Joanne Dobson | |
Birth Date: | 27 March 1942 |
Birth Place: | New York City, U.S. |
Occupation: | Novelist |
Alma Mater: | The King's College University of New York at Albany University of Massachusetts Amherst (PhD) |
Genre: | Mystery fiction |
Joanne Dobson (born March 27, 1942, in New York City) is a writer of mystery novels and features in Great Women Mystery Writers (2007).[1]

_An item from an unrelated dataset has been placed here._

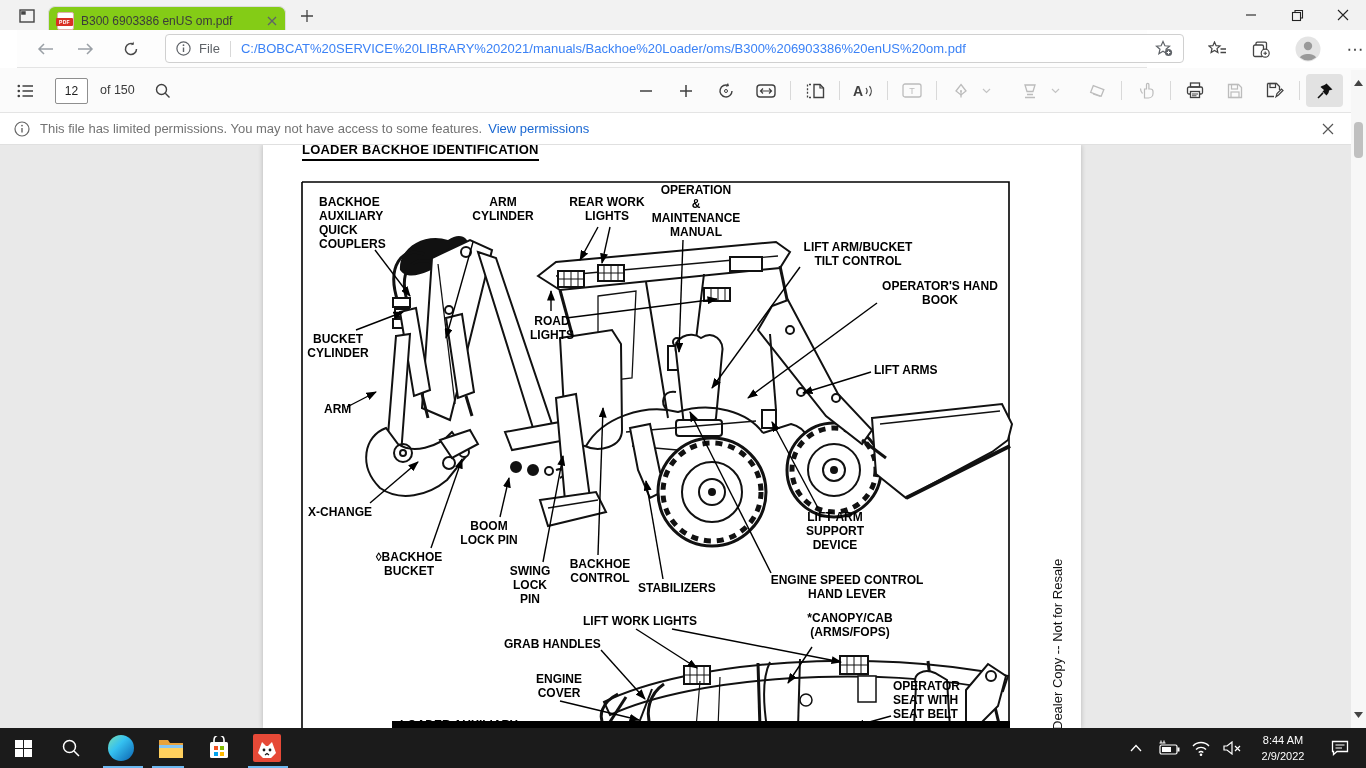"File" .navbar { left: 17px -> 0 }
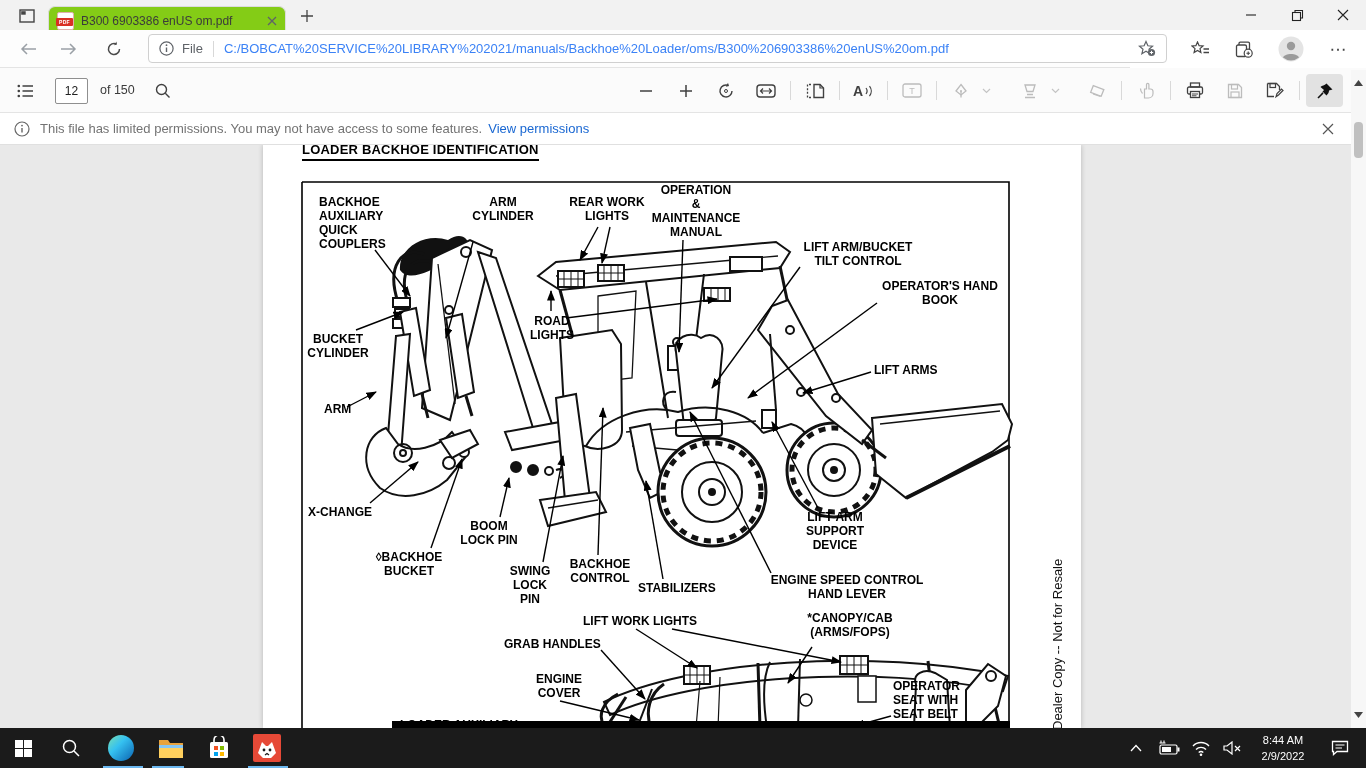"OPERATION" .c { text-align: center -> none }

Dobson graduated in 1963 from The King's College, New York gaining a degree in English. She later earned a master's from the University of New York at Albany in 1977 and a PhD from the University of Massachusetts Amherst in 1985. She taught at Amherst College and Tufts University before becoming a tenure-track professor at Fordham University. She founded a scholarly society devoted to Emily Dickinson and was a founding editor of Legacy: A Journal of American Women Writers. She has taught Fulbright Fellowship International summer programs at Amherst College, and currently teaches courses at the Hudson Valley Writers’ Center in Sleepy Hollow, which in 2014 honored her as a writer, teacher, and scholar.[2] She lives in Brewster, New York.[1]

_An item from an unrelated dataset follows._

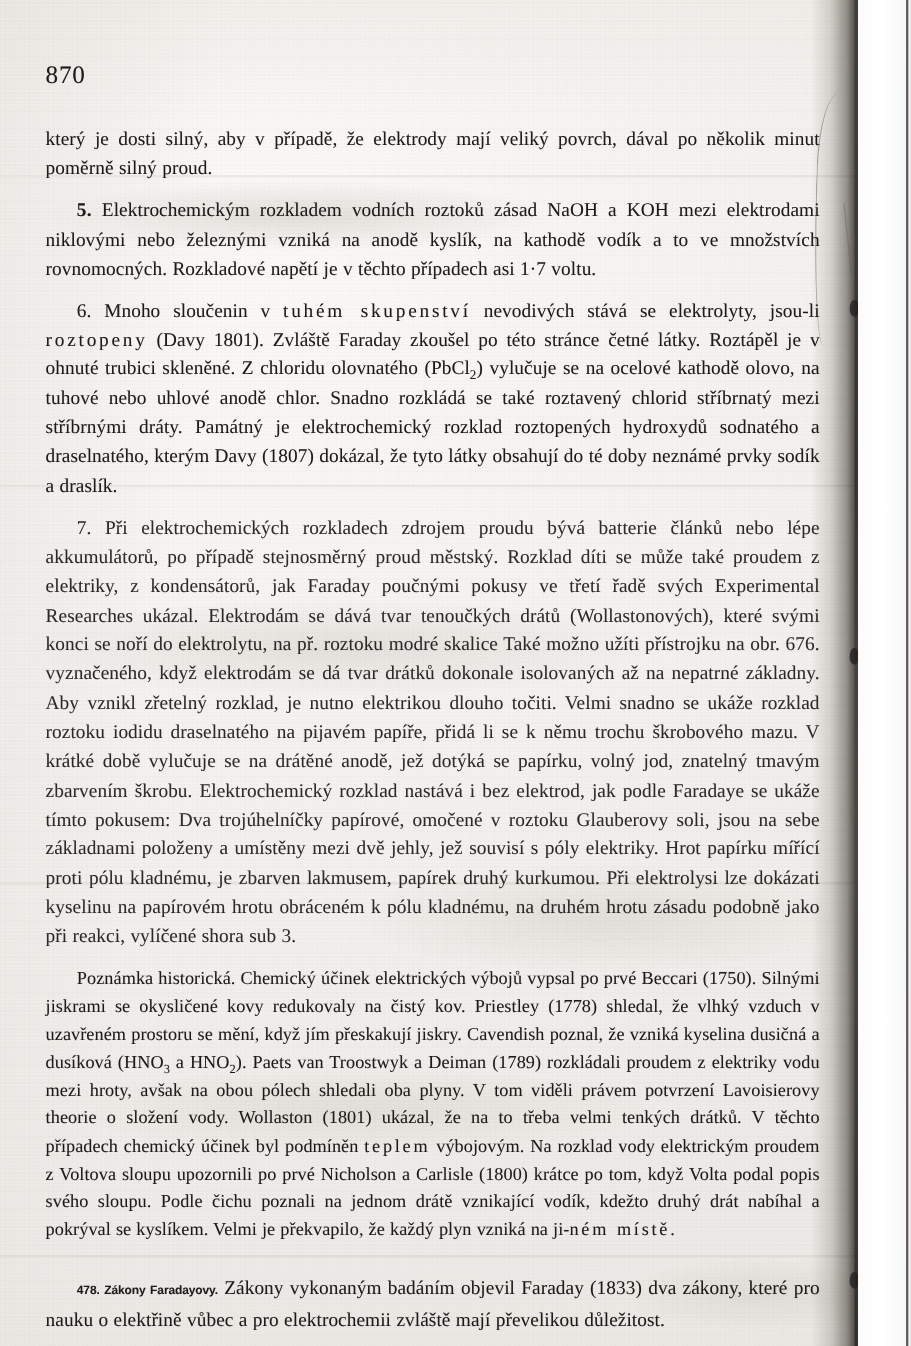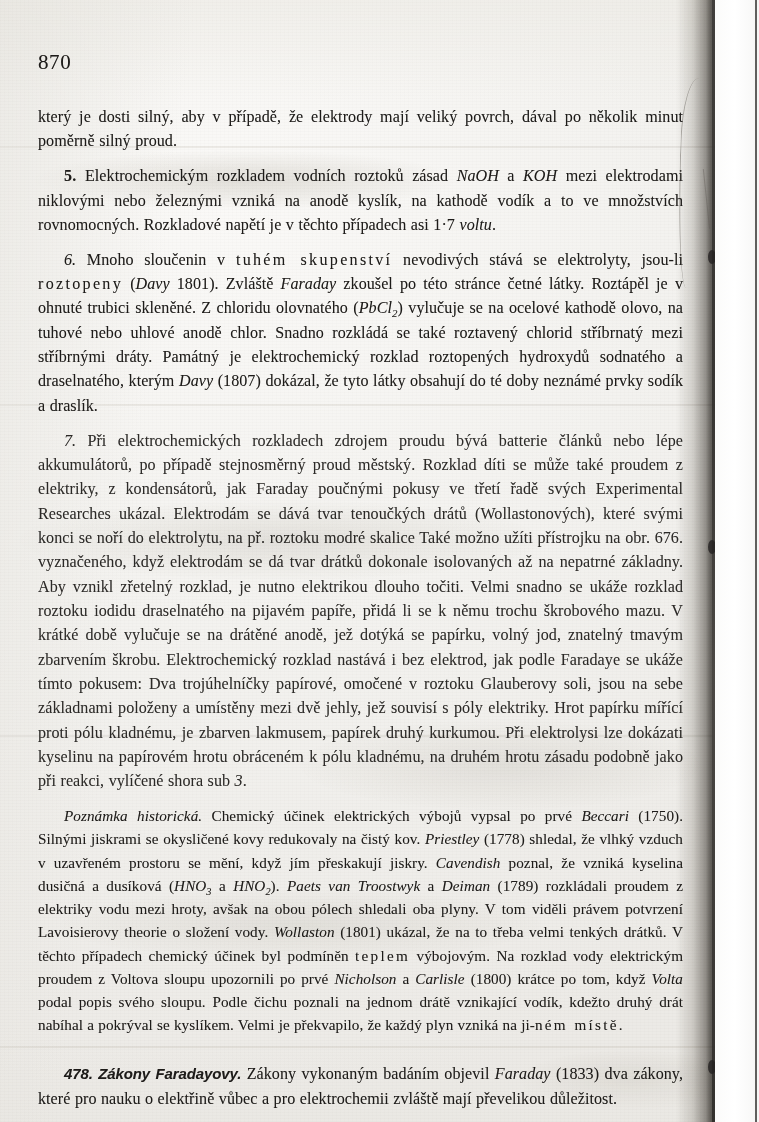"NaOH" .it { font-style: italic -> none }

Until recently Dobson's work has featured Karen Pelletier, an English professor at Enfield College in Enfield, Massachusetts, a fictionalized Amherst College. Pelletier is from working class Lowell and became an unmarried mother in high school and estranged from her family. She gets involved in cases involving manuscripts, writers and academia and often in liaison with the local police, specifically detective Charlie Piotrowski with whom she develops a personal relationship through the series.[1] In 2016, Dobson published the short story In The Attic, which continued Pelletier's story.
In 2012, Dobson announced a new series written in collaboration with Beverle Graves Myers set in World War II New York and featuring a seasoned homicide detective and two young women, a nurse and a reporter. The book, Face of The Enemy, was on the bestseller list of the Maine Sunday Telegram.[3]
In 2014, Dobson published The Kashmiri Shawl, her first historical fiction novel.